Estimates of anthropogenic halocarbon emissions based on its measured ratios relative to CO in the Pearl River Delta

Abstract

Abstract. Using a GC/FID/MS system, we analyzed the mixing ratio levels of 16 halocarbon species in more than 100 air samples collected in 2004 from the Pearl River Delta (PRD) region of southern China. The results revealed elevated regional mixing ratios for most halocarbons, especially for HClC = CCl2 (trichloroethylene, TCE), CH2Cl2 (dichloromethane, DCM), CH3Br (bromomethane), HCFC-22, CHCl3 (trichloromethane), CCl4 (tetrachloromethane), Cl2C = CCl2 (perchloroethylene, PCE), CH3CCl3 (methyl chloroform, MCF), and CFC-12. Comparisons were done with the data from TRACE-P and ALE/GAGE/AGAGE experiments, we found that the large variability in concentrations (relative standard deviation ranged from 9.31% to 96.55%) of the halocarbons suggested substantial local emissions from the PRD region in 2004. Correlations between the mixing ratio of each species and carbon monoxide (CO) were examined, and then each emission of halocarbon was quantified based on scaling the optimized CO emission inventory with the slope of the regression line fitted to each species relative to CO. The calculated results revealed that mass of CH2Cl2 (7.0 Gg), CH3CCl3 (6.7 Gg), and Cl2C = CCl2 (2.3 Gg) accounted for about 62.9% of total emissions, suggesting a significant contribution to halocarbon emissions from solvent use in the PRD region. Emissions of HCFC-22 (3.5 Gg), an alternative refrigerant to chlorofluorocarbons (CFCs), were about 2.3 times greater than those of CFC-12 (1.6 Gg).
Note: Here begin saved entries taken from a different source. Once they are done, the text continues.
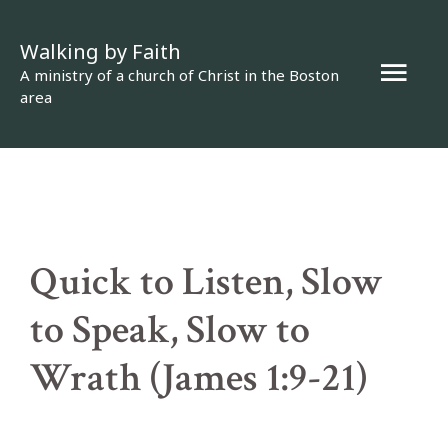
Skip
Walking by Faith
to
Mai
A ministry of a church of Christ in the Boston
content
area
Men
Quick to Listen, Slow
to Speak, Slow to
Wrath (James 1:9-21)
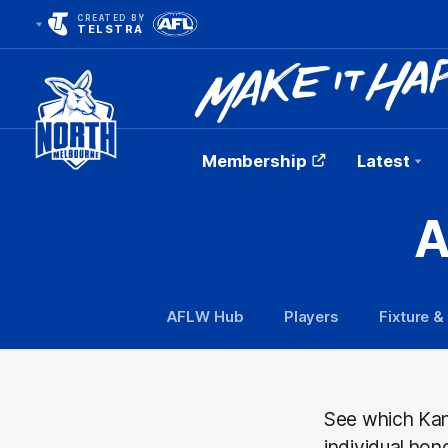
CREATED BY
TELSTRA
Membership
Latest
Club
A
Logo
AFLW Hub
Players
Fixture &
See which Kan
individual hon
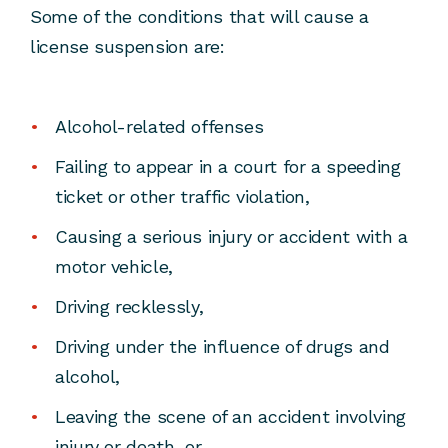
Some of the conditions that will cause a
license suspension are:
Alcohol-related offenses
Failing to appear in a court for a speeding
ticket or other traffic violation,
Causing a serious injury or accident with a
motor vehicle,
Driving recklessly,
Driving under the influence of drugs and
alcohol,
Leaving the scene of an accident involving
injury or death, or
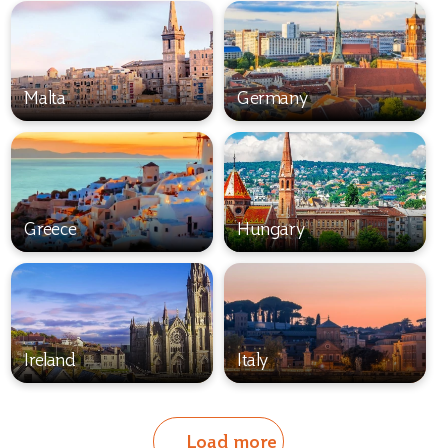
Malta
Germany
Greece
Hungary
Ireland
Italy
Load more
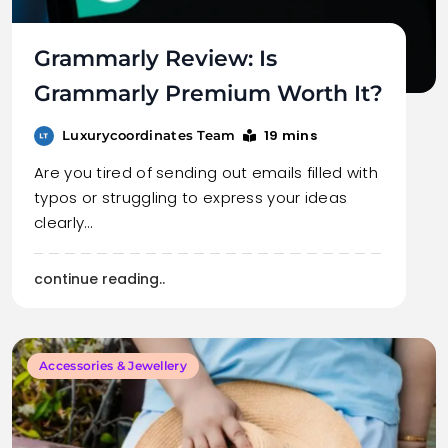
Grammarly Review: Is
Grammarly Premium Worth It?
19 mins
Luxurycoordinates Team
Are you tired of sending out emails filled with
typos or struggling to express your ideas
clearly…
continue reading..
Accessories & Jewellery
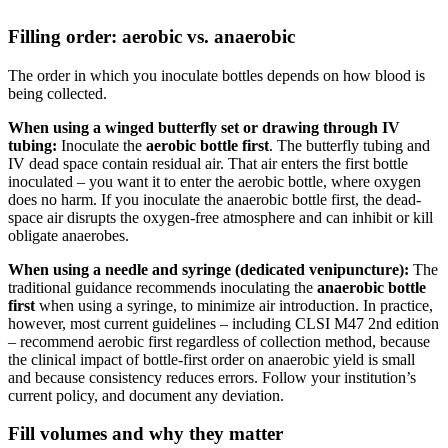
Filling order: aerobic vs. anaerobic
The order in which you inoculate bottles depends on how blood is
being collected.
When using a winged butterfly set or drawing through IV
tubing:
Inoculate the
aerobic bottle first
. The butterfly tubing and
IV dead space contain residual air. That air enters the first bottle
inoculated – you want it to enter the aerobic bottle, where oxygen
does no harm. If you inoculate the anaerobic bottle first, the dead-
space air disrupts the oxygen-free atmosphere and can inhibit or kill
obligate anaerobes.
When using a needle and syringe (dedicated venipuncture):
The
traditional guidance recommends inoculating the
anaerobic bottle
first
when using a syringe, to minimize air introduction. In practice,
however, most current guidelines – including CLSI M47 2nd edition
– recommend aerobic first regardless of collection method, because
the clinical impact of bottle-first order on anaerobic yield is small
and because consistency reduces errors. Follow your institution’s
current policy, and document any deviation.
Fill volumes and why they matter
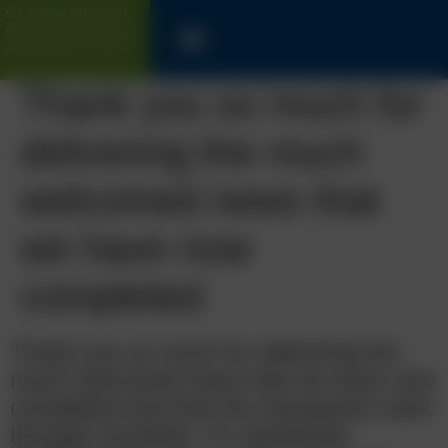
SOLICITORS WITH LONG
TRACK-RECORD FOR UK &
INTERNATIONAL CLIENTS
Thank you so much for
delivering the much
welcomed news that
we have now
completed
Thank you so much for delivering the
much welcomed news that we have now
completed and that the transaction went
through smoothly. I’m absolutely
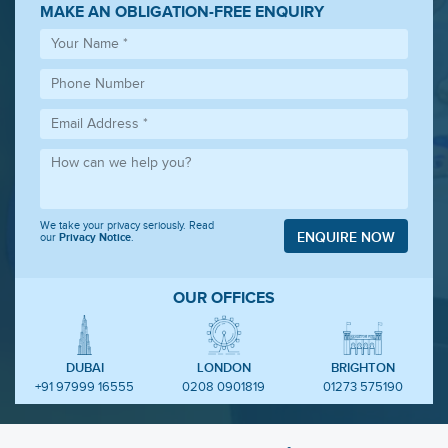
MAKE AN OBLIGATION-FREE ENQUIRY
We take your privacy seriously. Read
ENQUIRE NOW
our
Privacy Notice
.
OUR OFFICES
DUBAI
LONDON
BRIGHTON
+91 97999 16555
0208 0901819
01273 575190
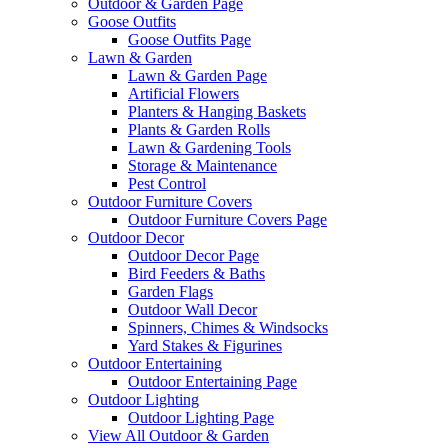
Outdoor & Garden Page
Goose Outfits
Goose Outfits Page
Lawn & Garden
Lawn & Garden Page
Artificial Flowers
Planters & Hanging Baskets
Plants & Garden Rolls
Lawn & Gardening Tools
Storage & Maintenance
Pest Control
Outdoor Furniture Covers
Outdoor Furniture Covers Page
Outdoor Decor
Outdoor Decor Page
Bird Feeders & Baths
Garden Flags
Outdoor Wall Decor
Spinners, Chimes & Windsocks
Yard Stakes & Figurines
Outdoor Entertaining
Outdoor Entertaining Page
Outdoor Lighting
Outdoor Lighting Page
View All Outdoor & Garden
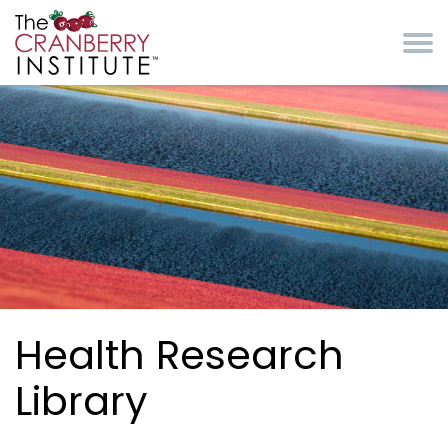
Skip to main content
Cranberry Institute
Health Research
Library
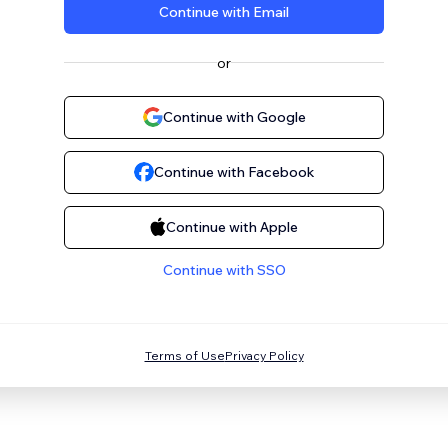
Continue with Email
or
Continue with Google
Continue with Facebook
Continue with Apple
Continue with SSO
Terms of Use
Privacy Policy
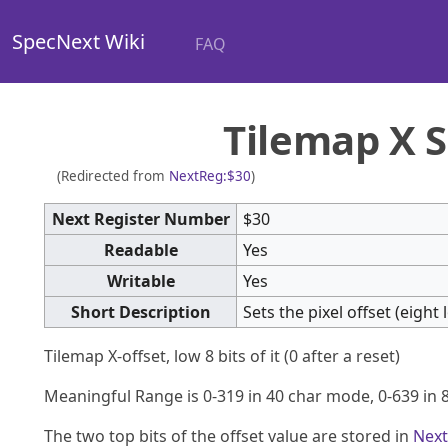
SpecNext Wiki
FAQ
Tilemap X S
(Redirected from
NextReg:$30
)
Next Register Number
$30
Readable
Yes
Writable
Yes
Short Description
Sets the pixel offset (eigh
Tilemap X-offset, low 8 bits of it (0 after a reset)
Meaningful Range is 0-319 in 40 char mode, 0-639 in 
The two top bits of the offset value are stored in
Next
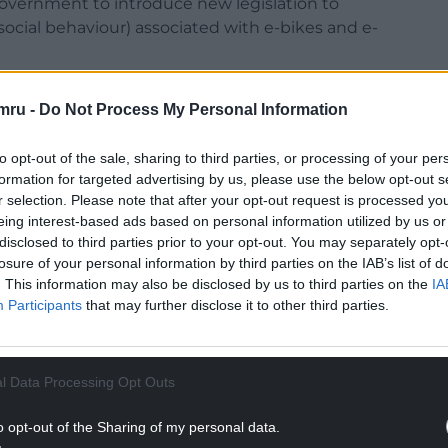
Government to introduce new legislation to
ocial behaviour) associated with e-bikes and e-
everal “priorities” to improve road safety.
mru -
Do Not Process My Personal Information
to opt-out of the sale, sharing to third parties, or processing of your per
formation for targeted advertising by us, please use the below opt-out s
r selection. Please note that after your opt-out request is processed y
Blue Takeoff” to tackle the illegal use of off-road
eing interest-based ads based on personal information utilized by us or
disclosed to third parties prior to your opt-out. You may separately opt-
losure of your personal information by third parties on the IAB’s list of
NTINUE READING BELOW
. This information may also be disclosed by us to third parties on the
IA
Participants
that may further disclose it to other third parties.
l Data Processing Opt Outs
o opt-out of the Sharing of my personal data.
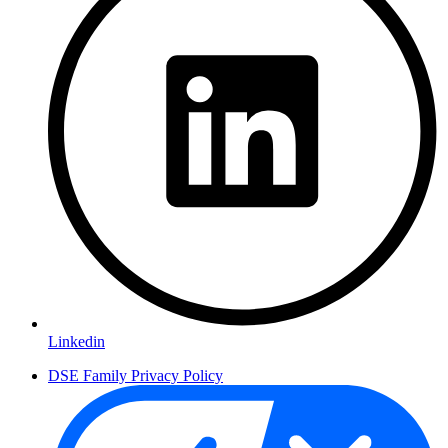
Linkedin
DSE Family Privacy Policy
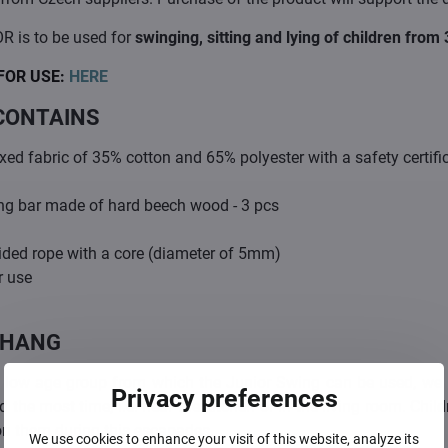
R is to be used for
swinging, sitting and lying of children fro
FOR USE:
HERE
CONTAINS
ed fabric of 35% cotton and 65% polyester with a safety certifi
ng bar made of hard beech wood - 3 pcs
ided rope with a core (diameter of 5mm)
r use
 HANG
 low age group from which the Junior Swing can be used, we r
Privacy preferences
the most time, i.e. near the kitchen or in the living room. Childr
on them during this escapades.
We use cookies to enhance your visit of this website, analyze its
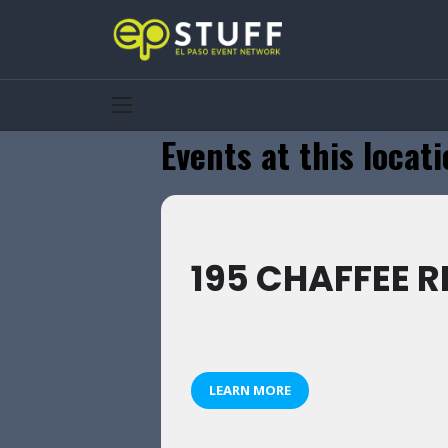
Events at this locat
195 CHAFFEE R
LEARN MORE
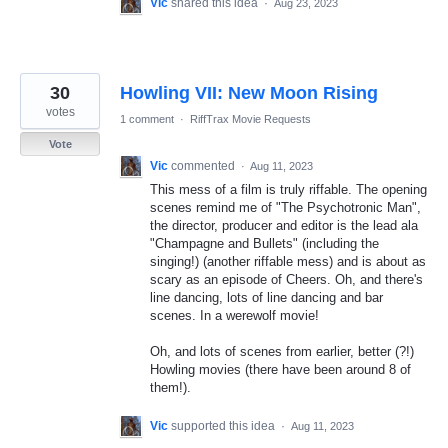
Vic
shared this idea
·
Aug 23, 2023
30
Howling VII: New Moon Rising
votes
1 comment
·
RiffTrax Movie Requests
Vote
Vic
commented
·
Aug 11, 2023
This mess of a film is truly riffable. The opening
scenes remind me of "The Psychotronic Man",
the director, producer and editor is the lead ala
"Champagne and Bullets" (including the
singing!) (another riffable mess) and is about as
scary as an episode of Cheers. Oh, and there's
line dancing, lots of line dancing and bar
scenes. In a werewolf movie!
Oh, and lots of scenes from earlier, better (?!)
Howling movies (there have been around 8 of
them!).
Vic
supported this idea
·
Aug 11, 2023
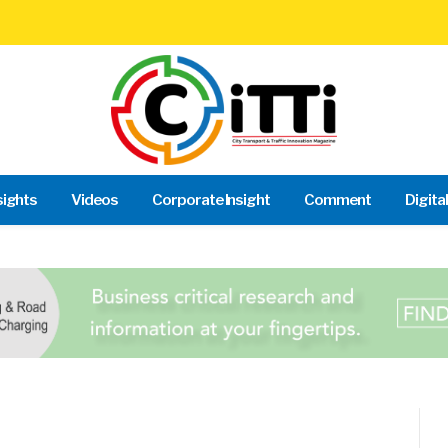
sights
Videos
Corporate Insight
Comment
Digita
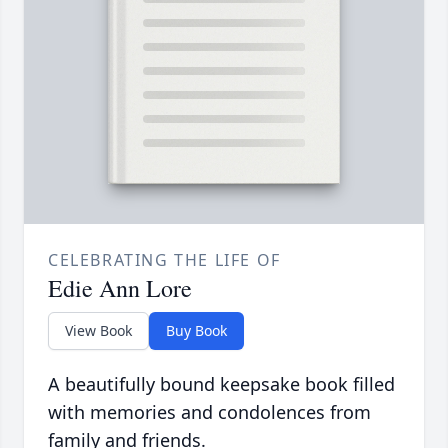
CELEBRATING THE LIFE OF
Edie Ann Lore
View Book
Buy Book
A beautifully bound keepsake book filled
with memories and condolences from
family and friends.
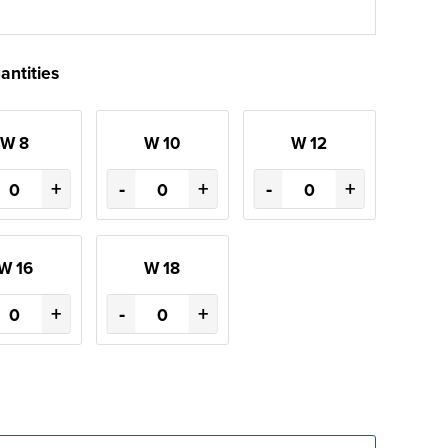
antities
W 8
W 10
W 12
+
-
+
-
+
W 16
W 18
+
-
+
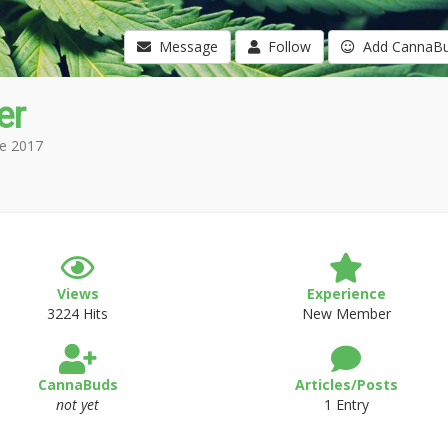
Message
Follow
Add CannaB
er
e 2017
Views
Experience
3224 Hits
New Member
CannaBuds
Articles/Posts
not yet
1 Entry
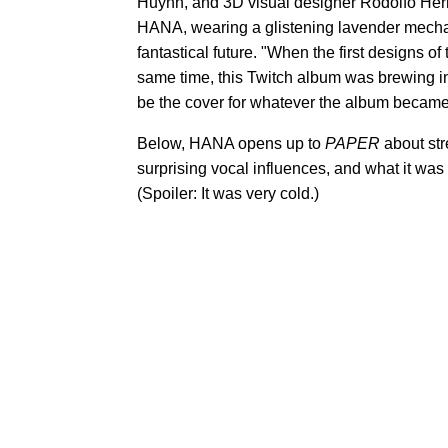
Huynh, and 3D visual designer Rodolfo Herna
HANA, wearing a glistening lavender mecha su
fantastical future. "When the first designs 
same time, this Twitch album was brewing i
be the cover for whatever the album became
Below, HANA opens up to
PAPER
about st
surprising vocal influences, and what it was
(Spoiler: It was very cold.)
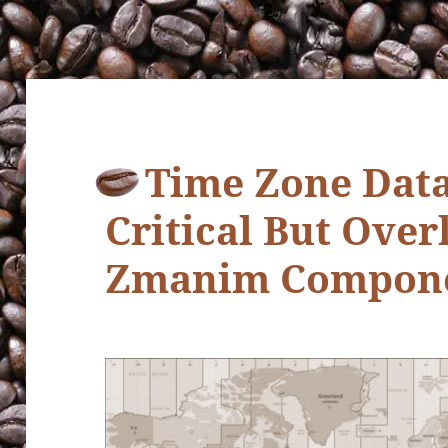
Time Zone Data
Critical But Ove
Zmanim Compon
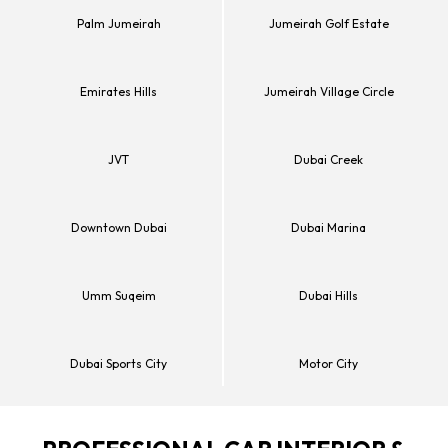
Palm Jumeirah
Jumeirah Golf Estate
Emirates Hills
Jumeirah Village Circle
JVT
Dubai Creek
Downtown Dubai
Dubai Marina
Umm Suqeim
Dubai Hills
Dubai Sports City
Motor City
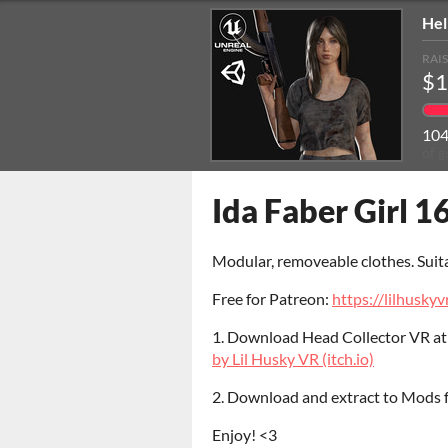
Hel
RAI
$1
10
of g
Ida Faber Girl 16
Modular, removeable clothes. Suit
Free for Patreon:
https://lilhuskyv
1. Download Head Collector VR a
by Lil Husky VR (itch.io)
2. Download and extract to Mods
Enjoy! <3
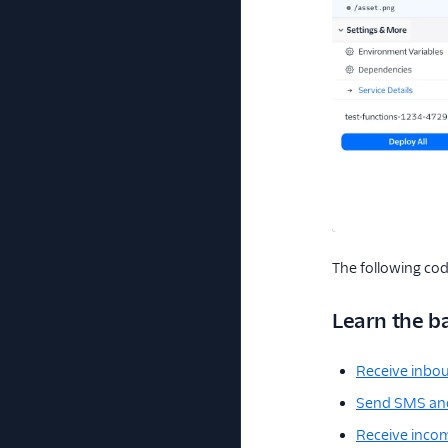
The following cod
Learn the b
Receive inb
Send SMS a
Receive incom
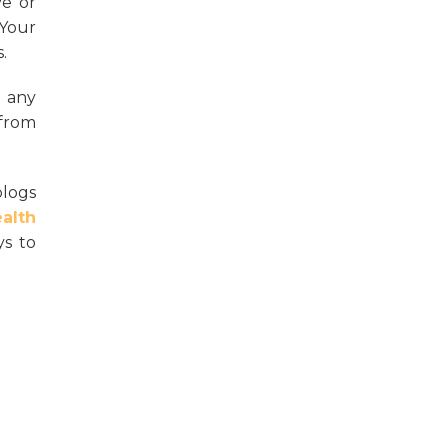
ve or
 Your
.
 any
 from
blogs
alth
ys to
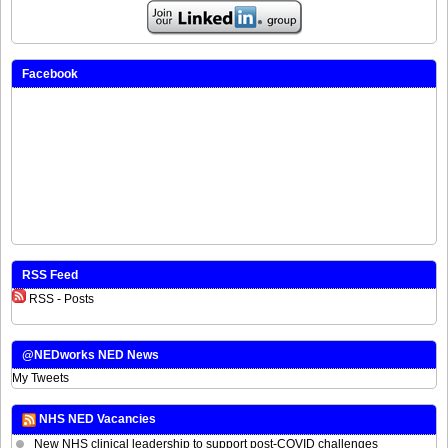
Facebook
RSS Feed
RSS - Posts
@NEDworks NED News
My Tweets
NHS NED Vacancies
New NHS clinical leadership to support post-COVID challenges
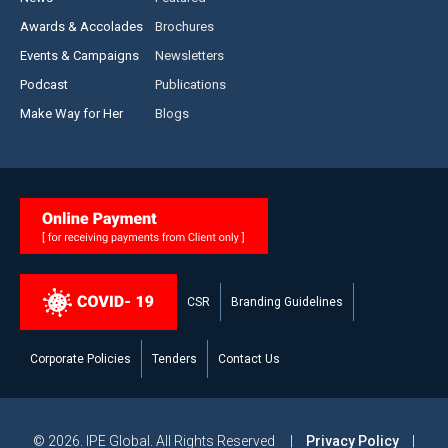
Awards & Accolades
Brochures
Events & Campaigns
Newsletters
Podcast
Publications
Make Way for Her
Blogs
CSR
Branding Guidelines
Corporate Policies
Tenders
Contact Us
© 2026. IPE Global. All Rights Reserved |
Privacy Policy
|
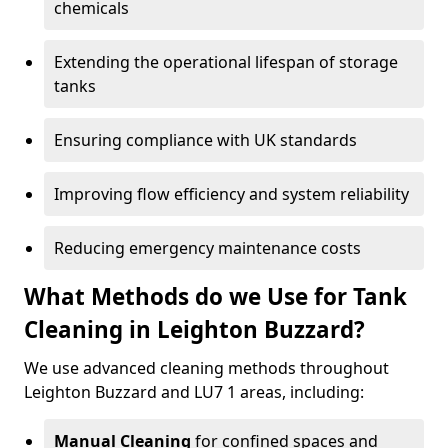
chemicals
Extending the operational lifespan of storage
tanks
Ensuring compliance with UK standards
Improving flow efficiency and system reliability
Reducing emergency maintenance costs
What Methods do we Use for Tank
Cleaning in Leighton Buzzard?
We use advanced cleaning methods throughout
Leighton Buzzard and LU7 1 areas, including:
Manual Cleaning
for confined spaces and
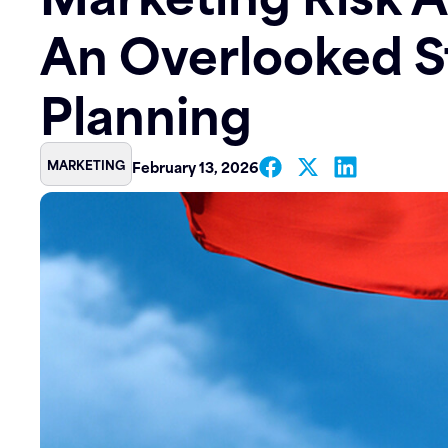
An Overlooked S
Contact
Planning
MARKETING
February 13, 2026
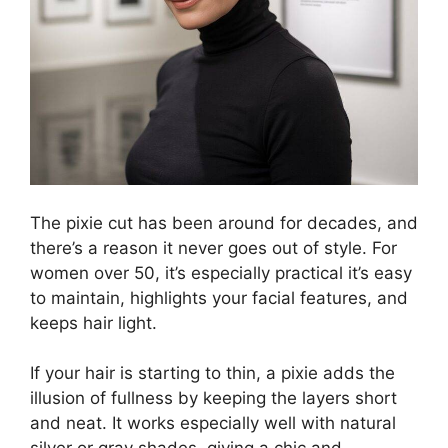
The pixie cut has been around for decades, and
there’s a reason it never goes out of style. For
women over 50, it’s especially practical it’s easy
to maintain, highlights your facial features, and
keeps hair light.
If your hair is starting to thin, a pixie adds the
illusion of fullness by keeping the layers short
and neat. It works especially well with natural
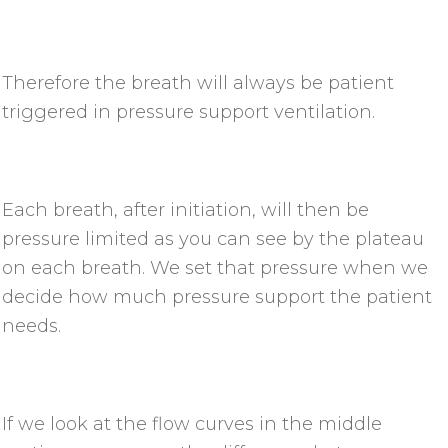
Therefore the breath will always be patient
triggered in pressure support ventilation.
Each breath, after initiation, will then be
pressure limited as you can see by the plateau
on each breath. We set that pressure when we
decide how much pressure support the patient
needs.
If we look at the flow curves in the middle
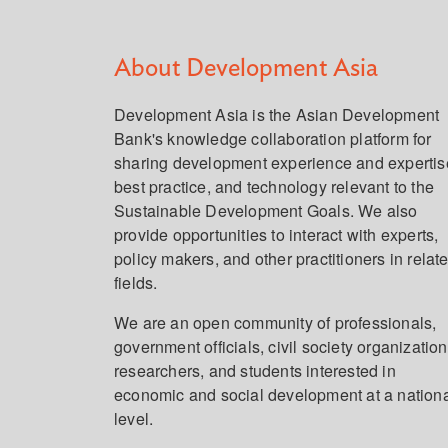
About Development Asia
Development Asia is the Asian Development
Bank's knowledge collaboration platform for
sharing development experience and expertis
best practice, and technology relevant to the
Sustainable Development Goals. We also
provide opportunities to interact with experts,
policy makers, and other practitioners in relat
fields.
We are an open community of professionals,
government officials, civil society organization
researchers, and students interested in
economic and social development at a nation
level.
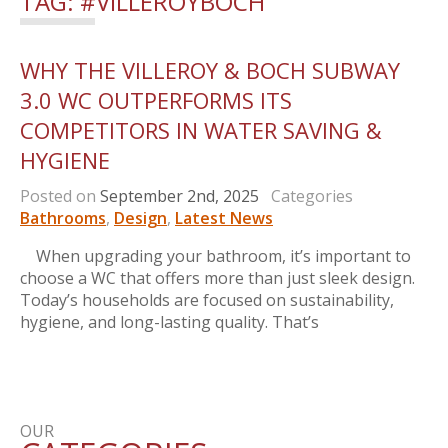
TAG:
#VILLEROYBOCH
WHY THE VILLEROY & BOCH SUBWAY
3.0 WC OUTPERFORMS ITS
COMPETITORS IN WATER SAVING &
HYGIENE
Posted on
September 2nd, 2025
Categories
Bathrooms
,
Design
,
Latest News
When upgrading your bathroom, it’s important to
choose a WC that offers more than just sleek design.
Today’s households are focused on sustainability,
hygiene, and long-lasting quality. That’s
OUR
CFC-12 and HCFC-22 accounted for 21.5% of total emissions of halocarbons, so that the refrigerant would be the second largest source of halocarbons. However, the ratio approach found only minor emissions of other CFCs, such as CFC-11, and levels of CFC-114 and CFC-113 were close to zero. Emissions of other anthropogenic halocarbons, such as CCl4, CHCl3, CH3Br, and CH3Cl, were also estimated. Where possible, the emissions estimated from the measured ratios were compared with results from source inventory techniques, we found that both approaches gave emissions at similar magnitude for most of the halocarbons, except CFC-11. The comparison suggested that ratio method may be a useful tool for assessing regional halocarbon emissions, and emission uncertainty could be further reduced by incorporating both longer-term and higher-frequency observations, as well as improving the uncertainty of the CO inventory.